Frankie Corio es un acierto: transmite vivacidad, curiosidad, y es siempre creíble al expresar cómo una teen integra lo que ve en una mente que está madurando; su personaje me ha parecido más convincente y elaborado que el de otros de la misma edad, también coprotagonistas, en dramas recientes —pienso en Verano del 93 o en Las niñas—. Su expresividad y manera de estar presente enganchan la mirada y sirven de contrapeso a la interpretación de Mescal, que desde Gente normal parece la elección obvia para encarnar al guapo de clase trabajadora cuyo mayor atractivo es su intensa vida interior. En Aftersun es, afortunadamente, otra cosa. Llega de vacaciones con una cámara de vídeo y una escayola que le cubre media mano derecha hasta el antebrazo, no se dice qué le pasó realmente a esa muñeca. A los 31 años tiene una hija de 11 y no comparte vida con la madre, pero al teléfono la charla es afable y se despiden con un «te quiero» porque ella «es familia». Bien se ve que no le sobra dinero, pero que se está esforzando, y los retazos de diálogo dejan hilar algo de la historia familiar: marcharse de Edimburgo para vivir en Londres, no hablarse con la madre y por eso preguntarle a Sophie si se lleva mejor con la suya, enseñarle a defenderse… Que la ve aún pequeña se delata cuando la anima a presentarse a dos crías que chapotean en la piscina del hotel, mientras ella prefiere hacer migas con los adolescentes que ya juegan a las parejas y a las fiestas. Hay que tener talento para contar en ese paisaje semiexótico de Turquía, donde se recrea el estilo de vida de los ingleses del todo incluido, de los incontables botellines de cerveza y chupitos y de los pies en equilibrio sobre la barandilla del balcón, de las horas vagas tostándose en la hamaca… hay que tener talento, digo, para contar esa otra historia del desfase insalvable entre hijos aún pequeños y padres, el momento en que estos aún son importantes y la comunicación aún es de piel.

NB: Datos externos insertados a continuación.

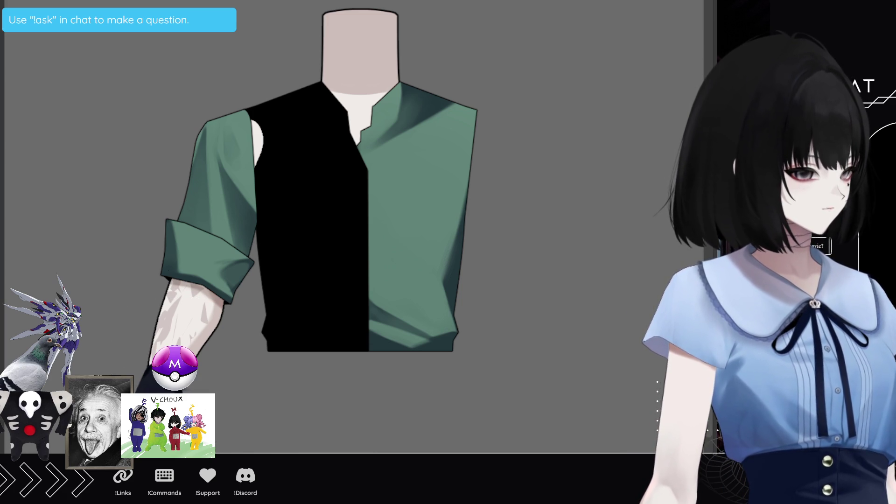
{"action": "key", "text": "ctrl+z"}
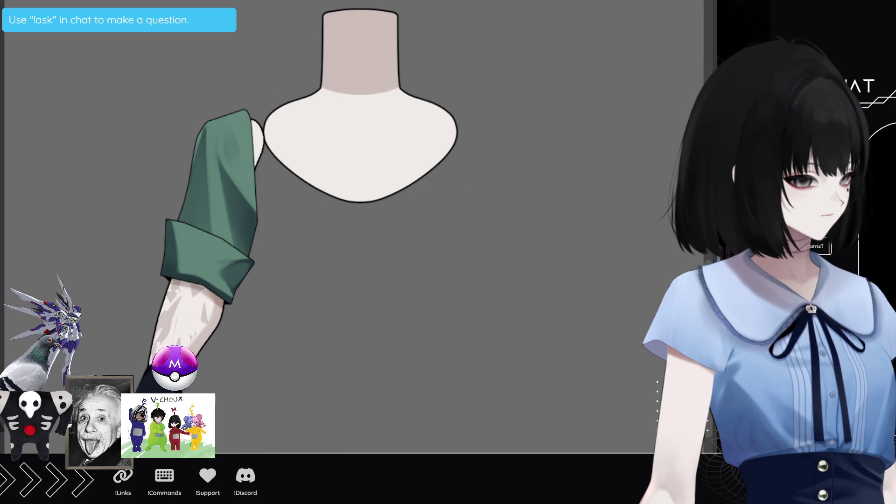
{"action": "key", "text": "ctrl+y"}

Ese talento está en cómo encaja las piezas, la fotografía y tanto los planos como su duración sin encantarse en sus hallazgos, especialmente las dos escenas que creo definen el impacto de toda la película: la de la discoteca donde entrevemos a la Sophie adulta (la bailarina y coreógrafa americana Celia Rowlson-Hall) y al padre bailando en sus eternos 31 años, y la del aeropuerto. También en las canciones elegidas y en mostrar la depresión del padre, dejando que el espectador interprete qué ocurre después de la despedida en el aeropuerto. Es, sí, una película que emociona y que demuestra que el cine, entendido como lenguaje primero visual y sonoro puede procurar una mayor expresividad al independizarse de las leyes, más teatrales y narrativas que cinematográficas, a las que nos hemos acostumbrado, y puede conseguirlo sin caer en la impenetrabilidad del vídeo de creación.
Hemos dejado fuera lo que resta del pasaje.